Therriault joins AEA energy policy team
As it works to become the lead state agency for energy policy development, the Alaska Energy Authority has brought former state Sen. Gene Therriault into a managerial role.
As deputy director for statewide energy policy development, the former Interior lawmaker will become the “primary state coordinator for multi-agency energy policy development and program implementation,” according to the AEA announcement.
In the new position Therriault will focus on Interior issues such as bringing gas to Fairbanks, on energy efficiency and conservation and on rural energy policy issues. He will also join the team working on a hydroelectric dam at Watana on the Susitna River.
“AEA’s mission is to reduce the cost of energy in Alaska,” AEA Executive Director Sara Fisher-Goad said in a prepared statement. “We are happy to respond to the governor’s call to expand AEA’s role as lead on statewide energy policy, and we look forward to having Gene as part of the team as we work to fulfill our responsibility to Alaskans.”
In a statement, Gov. Sean Parnell called Therriault “a natural fit” for energy policy work at AEA, citing his “extensive background in energy issues and policy development.”
Therriault served in the state House of Representatives from 1993 to 2000, and in the state Senate from 2001 to 2009, including a stint as senate president from 2003 to 2004.

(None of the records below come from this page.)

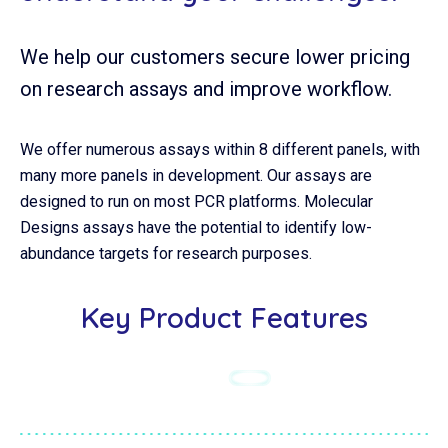
We help our customers secure lower pricing
on research assays and improve workflow.
We offer numerous assays within 8 different panels, with
many more panels in development. Our assays are
designed to run on most PCR platforms. Molecular
Designs assays have the potential to identify low-
abundance targets for research purposes.
Key Product Features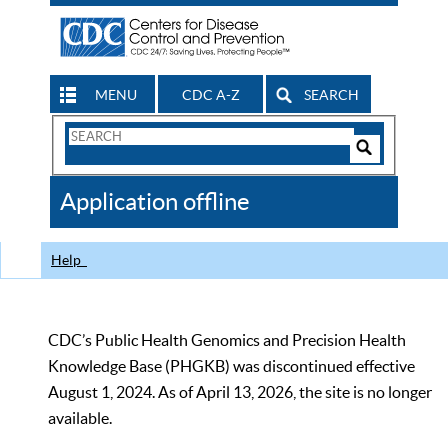
MENU
CDC A-Z
SEARCH
Search
Form
Search
Controls
The
Application offline
CDC
Help
CDC’s Public Health Genomics and Precision Health
Knowledge Base (PHGKB) was discontinued effective
August 1, 2024. As of April 13, 2026, the site is no longer
available.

Therriault left the Alaska Legislature to take a newly created position as energy adviser in the first term of the Parnell administration, but stepped down in July 2010 amid questions about the legality of his hiring. While defending his hiring, he said the debate threatened to “divert Alaskans’ attention from the important matters we have been working on.”
Therriault, who will begin his AEA duties in August, is currently vice president of resource development and external affairs at Golden Valley Electric Association.